**Supplied data:**
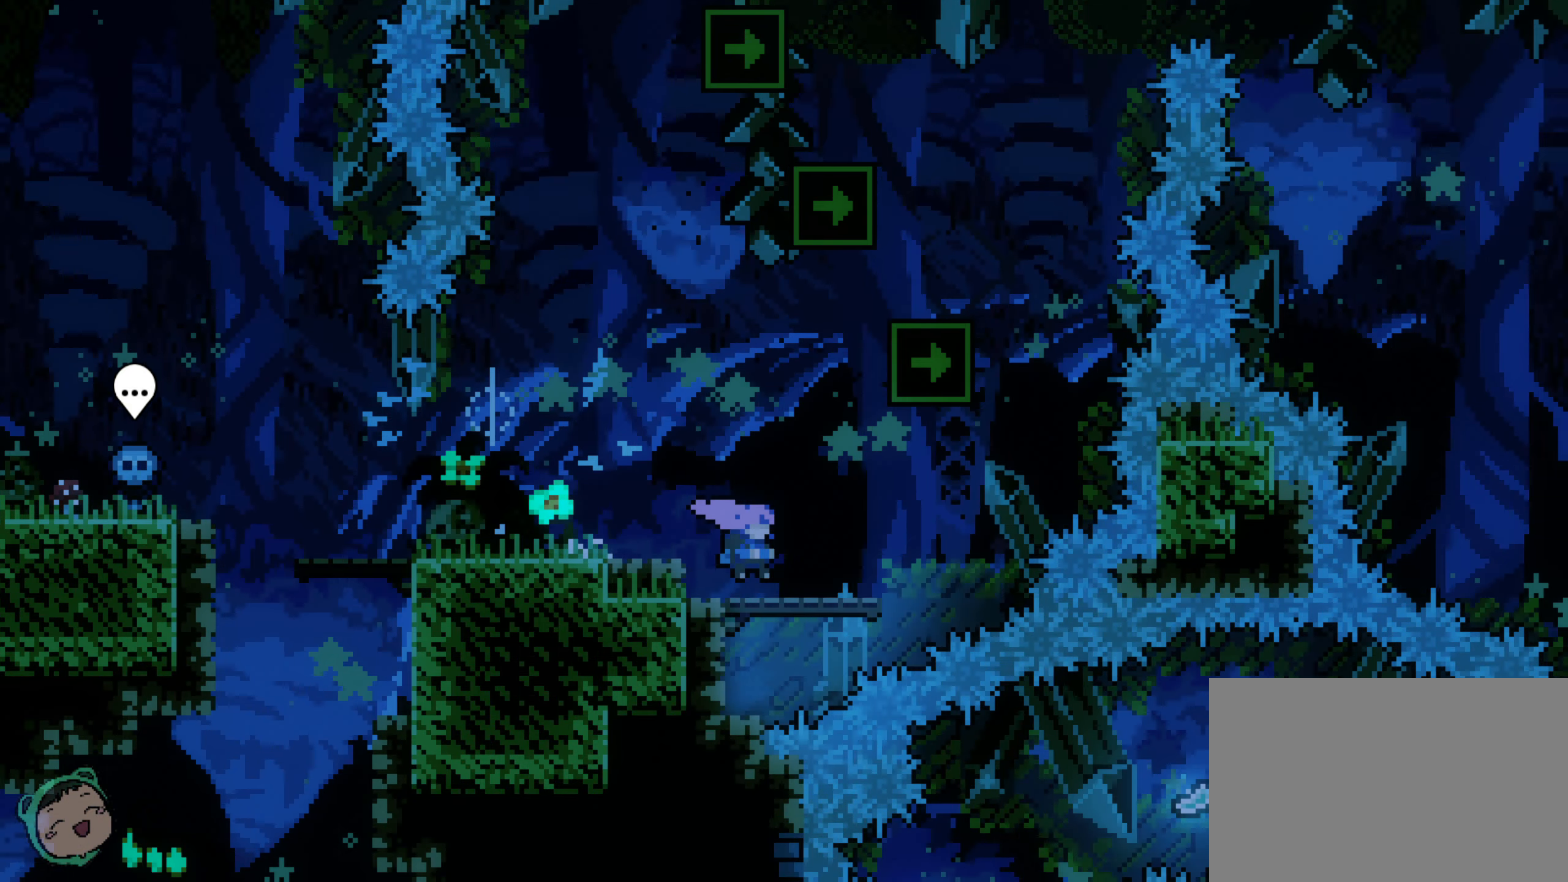
{"dt_ms": 500, "buttons": [], "left_stick": "center", "right_stick": "center", "events": [[133, "DPAD_RIGHT", "down"], [417, "DPAD_RIGHT", "up"]]}
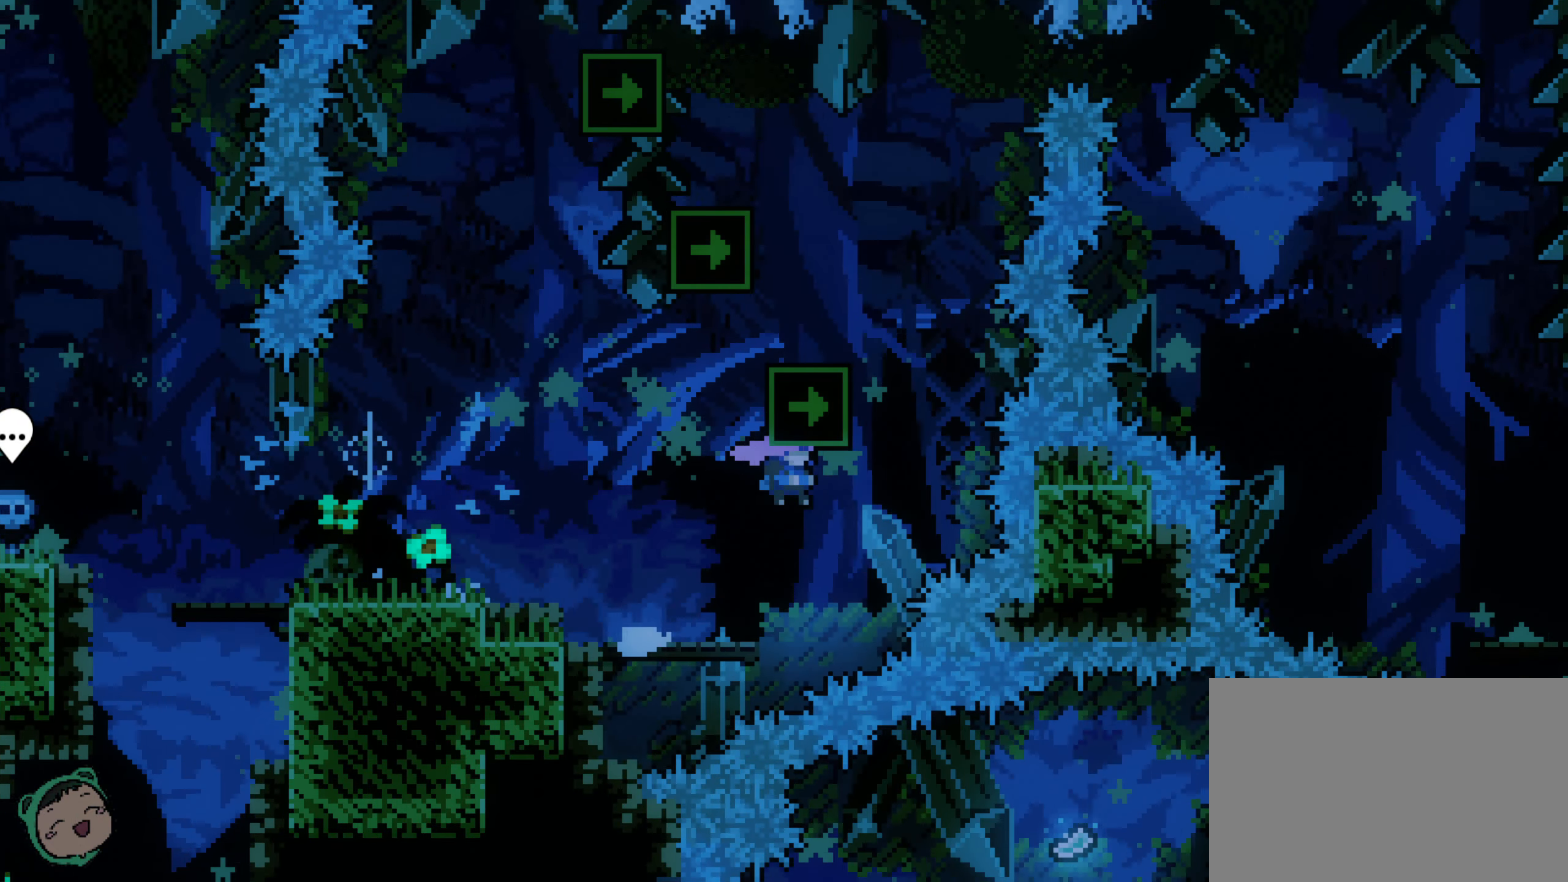
{"dt_ms": 500, "buttons": [], "left_stick": "center", "right_stick": "center", "events": []}
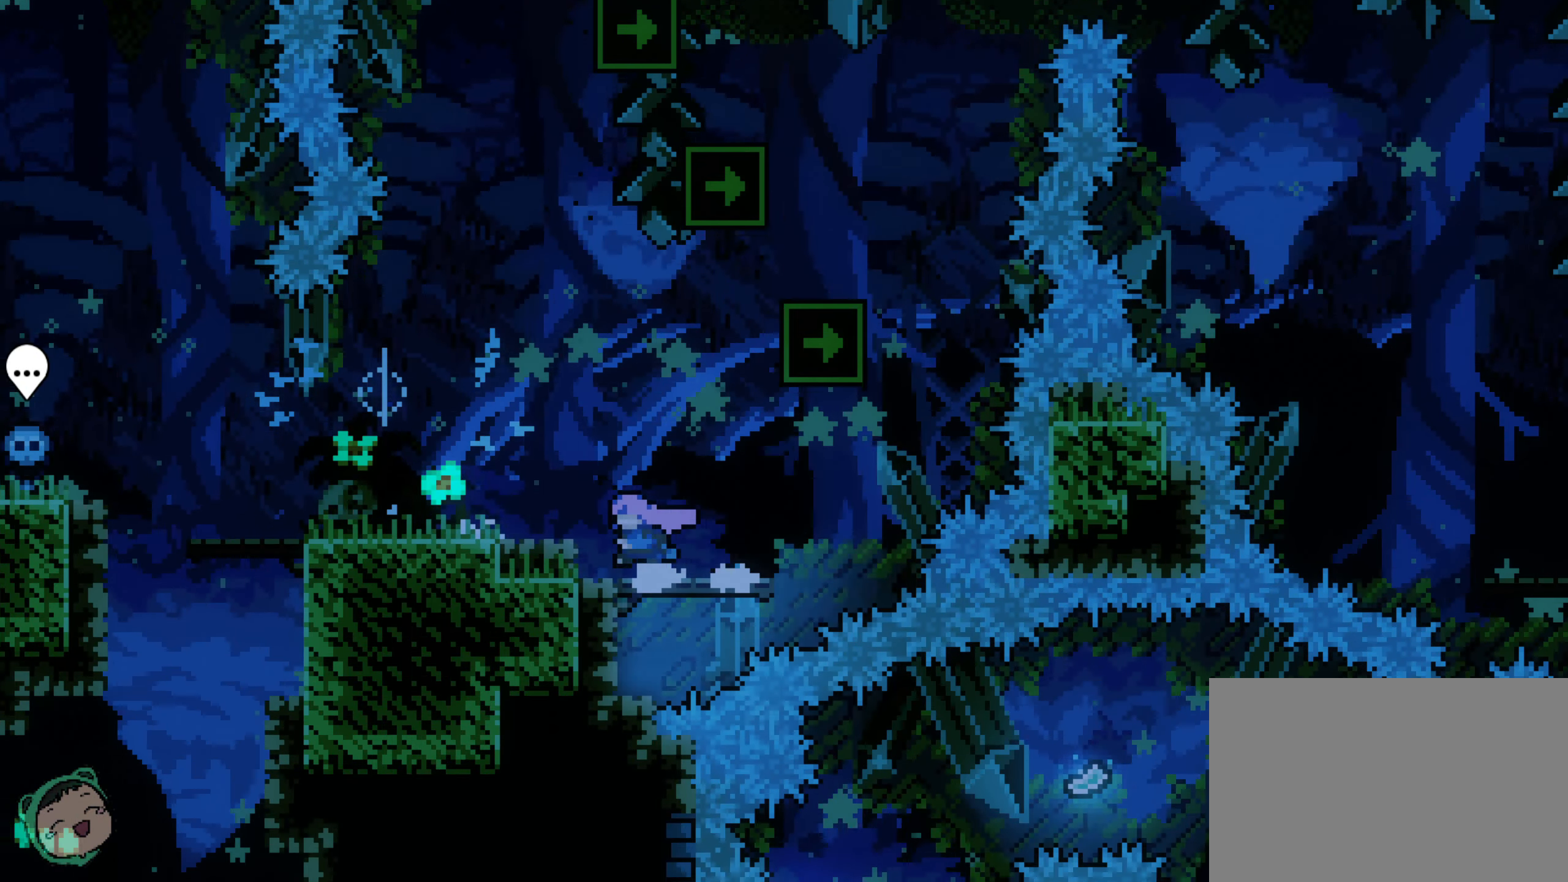
{"dt_ms": 500, "buttons": [], "left_stick": "center", "right_stick": "center", "events": []}
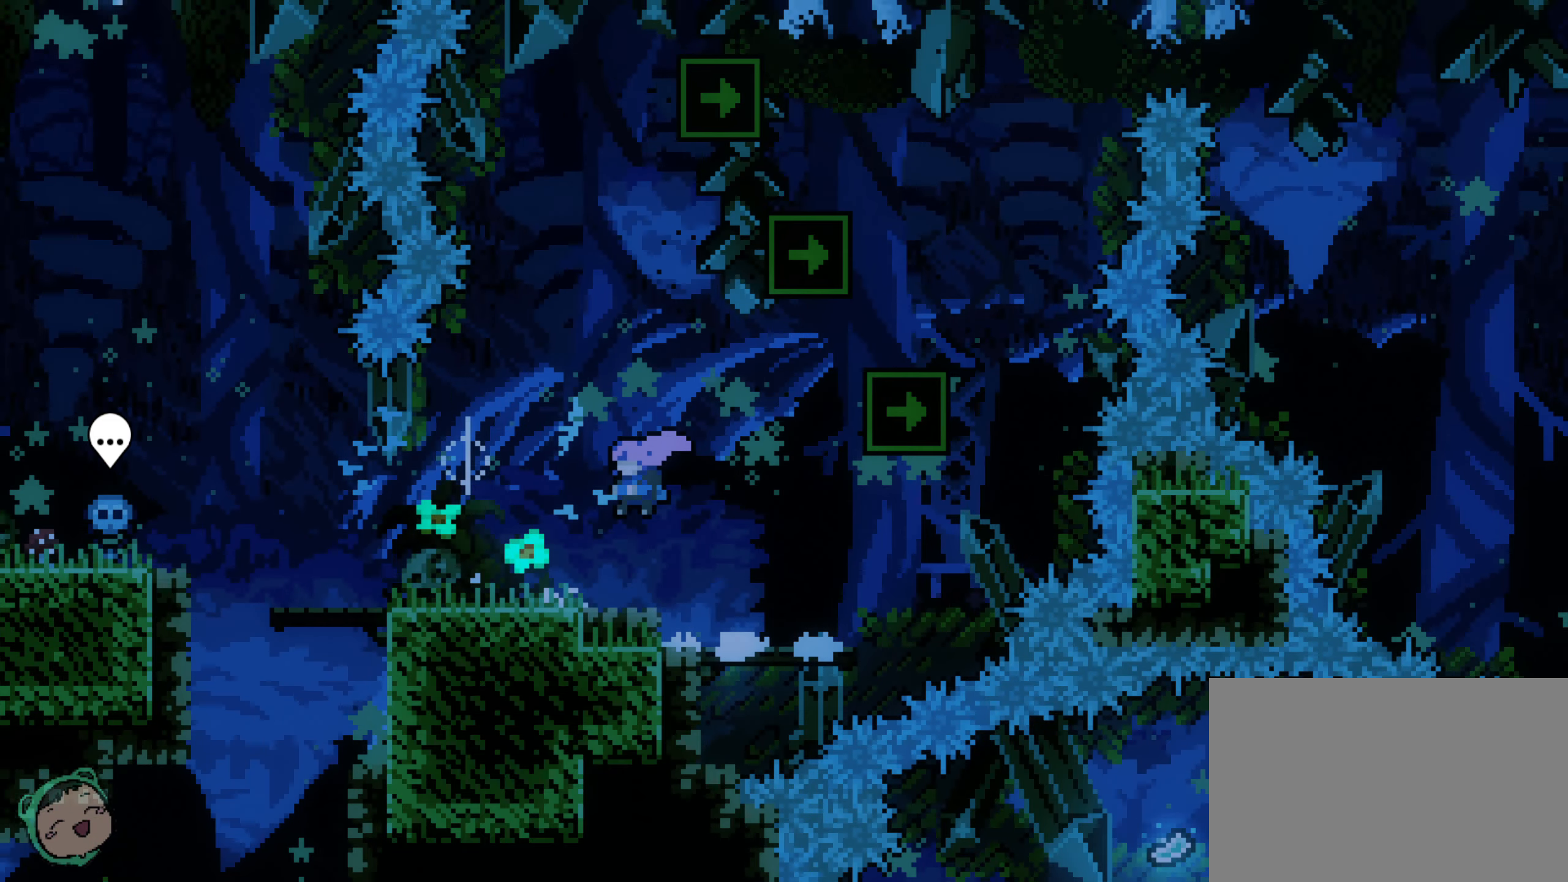
{"dt_ms": 500, "buttons": [], "left_stick": "center", "right_stick": "center", "events": [[400, "R2", "down"], [450, "R2", "up"]]}
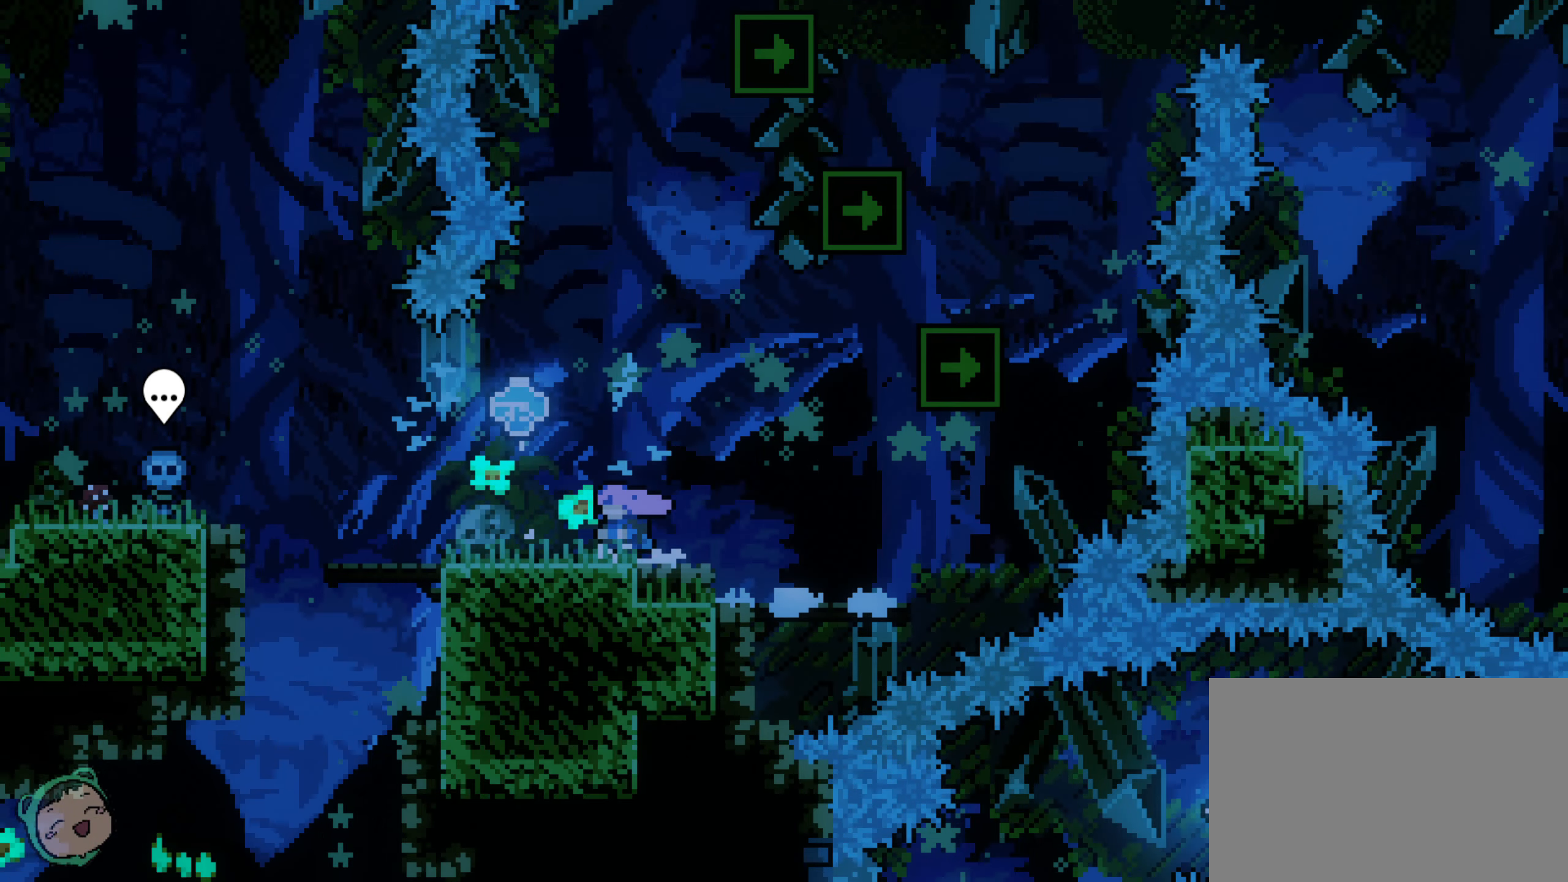
{"dt_ms": 500, "buttons": ["DPAD_RIGHT"], "left_stick": "center", "right_stick": "center", "events": [[133, "DPAD_RIGHT", "down"]]}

**Exercise description:** Within the records, on how many lines does the word "down" appear? Provide the number alone.

**Response box:** 3